La supplica, in particolare, è una scuola di umiltà e di fede. Non serve a informare Dio, ma a disporre noi stessi ad accogliere i suoi doni.
Dio vuole coinvolgerci nella sua Provvidenza. Sebbene sappia tutto e possa tutto, Dio ha scelto liberamente di agire anche attraverso le nostre preghiere. È un mistero di cooperazione.
San Tommaso d’Aquino, scrive: «Non preghiamo per cambiare il piano divino, ma perché Dio ha stabilito che certi beni vengano concessi solo attraverso la preghiera.»
(Summa Theologiae, II-II, q. 83, a. 2)
In altre parole, Dio ha incluso la preghiera nel suo disegno eterno.
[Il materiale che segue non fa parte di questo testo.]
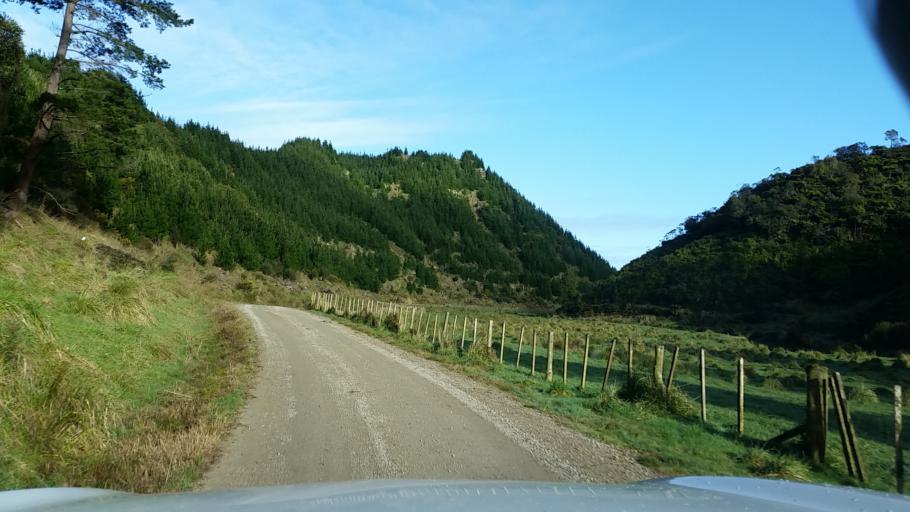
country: NZ
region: Taranaki
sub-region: South Taranaki District
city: Patea
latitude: -39.6913
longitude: 174.7595
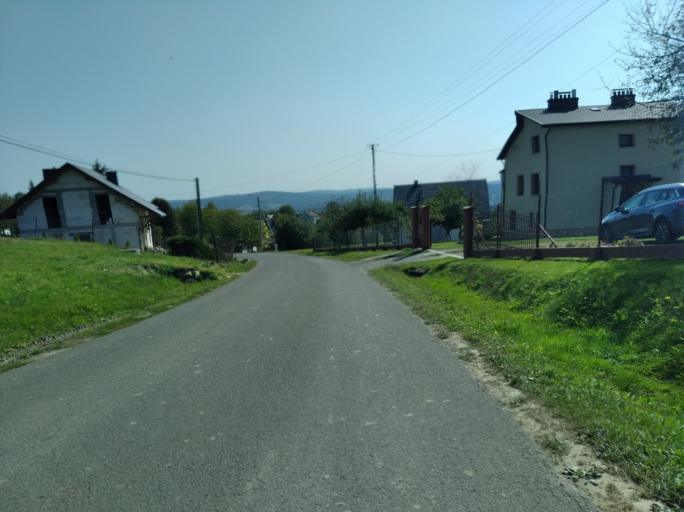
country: PL
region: Subcarpathian Voivodeship
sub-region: Powiat strzyzowski
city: Czudec
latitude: 49.9530
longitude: 21.8310
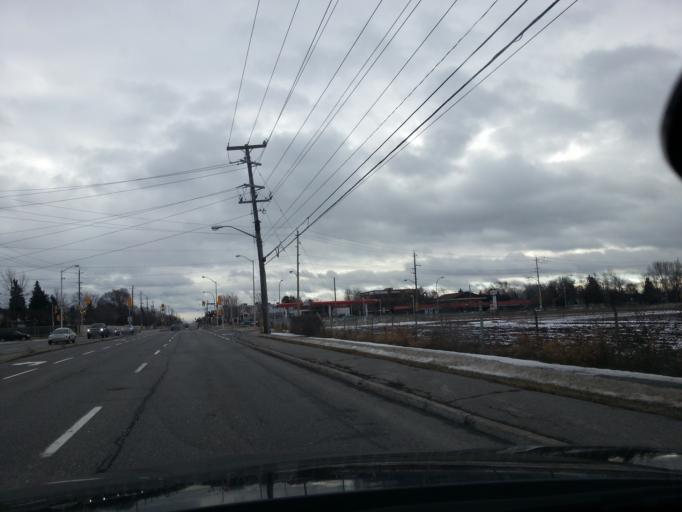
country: CA
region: Ontario
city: Bells Corners
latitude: 45.2891
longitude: -75.7577
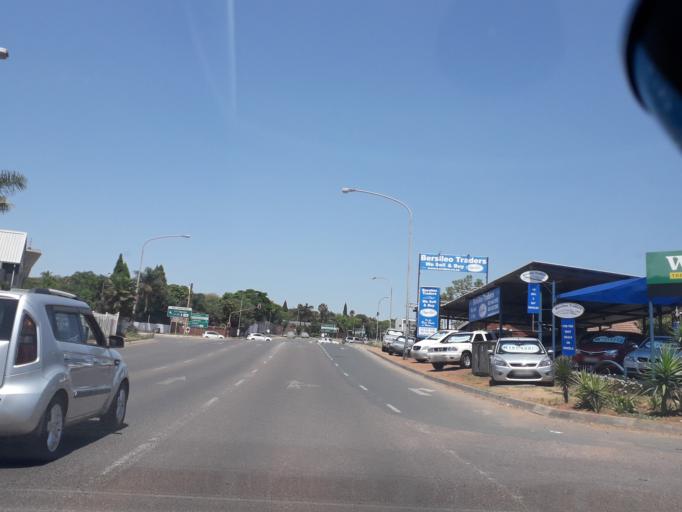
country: ZA
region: Gauteng
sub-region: City of Tshwane Metropolitan Municipality
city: Centurion
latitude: -25.8625
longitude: 28.1875
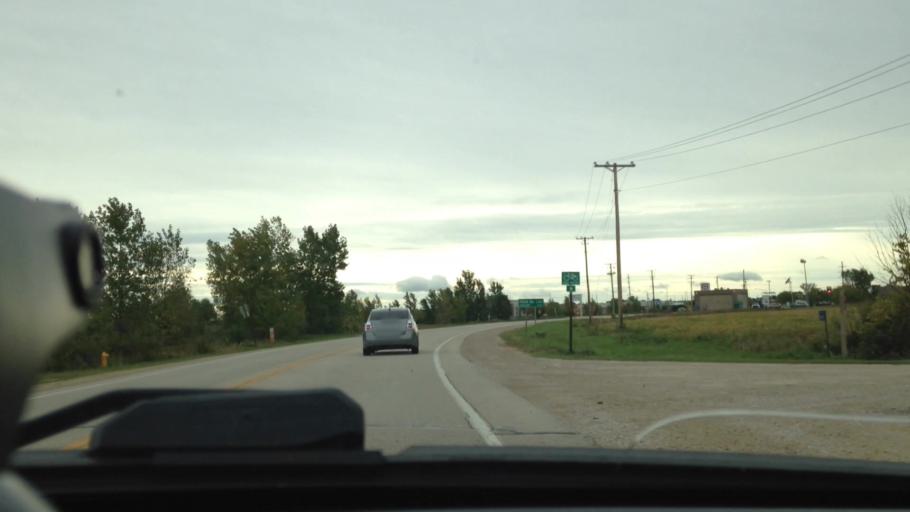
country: US
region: Wisconsin
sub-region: Fond du Lac County
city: North Fond du Lac
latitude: 43.7958
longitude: -88.4877
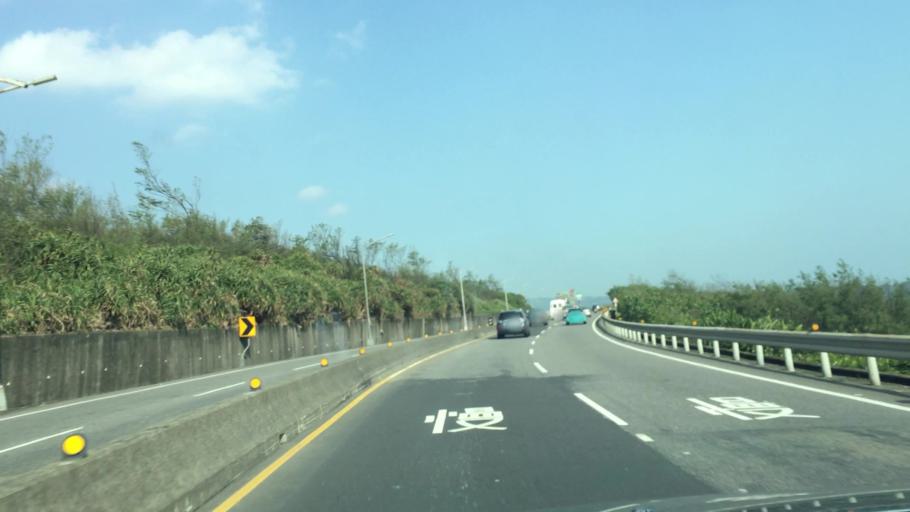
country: TW
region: Taiwan
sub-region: Keelung
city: Keelung
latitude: 25.2075
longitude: 121.6594
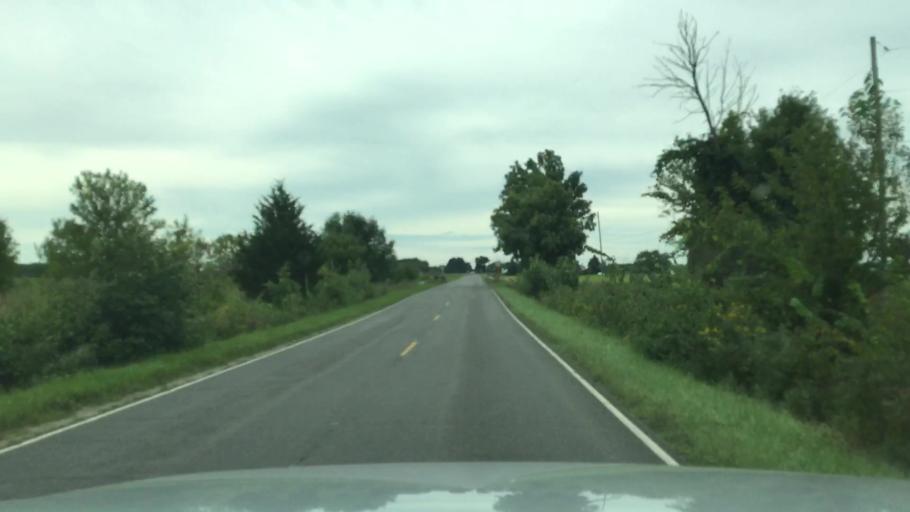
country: US
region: Michigan
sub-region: Shiawassee County
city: Durand
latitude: 43.0358
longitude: -83.9873
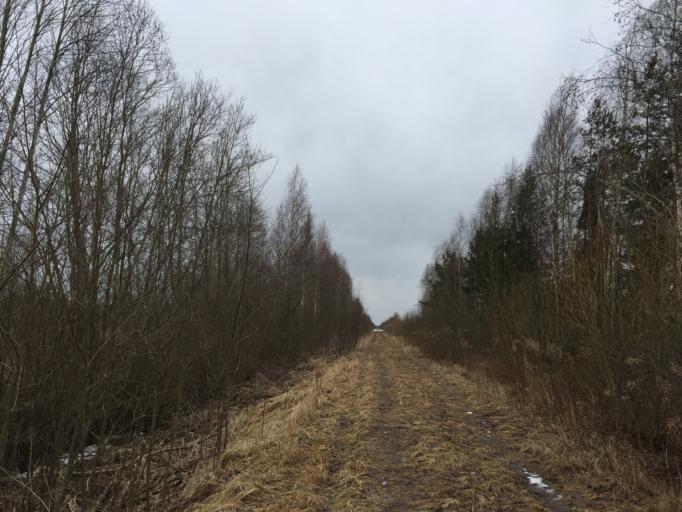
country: LV
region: Lielvarde
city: Lielvarde
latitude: 56.7592
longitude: 24.8179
Non forziamo Dio a fare qualcosa, ma partecipiamo alla sua opera con la libertà che Lui stesso ci ha donato.
La preghiera non cambia Dio, ma cambia noi. Sant’Agostino dice: «La preghiera non serve a informare Dio, ma a disporre noi a ricevere ciò che Egli già vuole darci.» (cfr. Lettera 130 a Proba, cap. 8, §17; Sermone sul Monte 2.3.14, commentando Matteo 6)
Pregando, diventiamo più sensibili alla volontà di Dio, più capaci di accoglierla. È come accordare il nostro cuore al cuore di Dio.
Gesù Cristo, nel Getsemani, ha pregato supplicando il Padre con forti grida e lacrime (Ebrei 5,7). Se Cristo stesso ha pregato così, non per cambiare il Padre, ma per compiere la sua missione (Luca 22,42), allora anche noi siamo chiamati a vivere la preghiera come parte del nostro cammino di fede.
Dio non ha bisogno delle nostre preghiere, ma le desidera. Perché è nel dialogo con Lui che cresciamo come figli. Perché la preghiera ci educa, ci libera, ci modella, e ci rende collaboratori della sua volontà d’amore.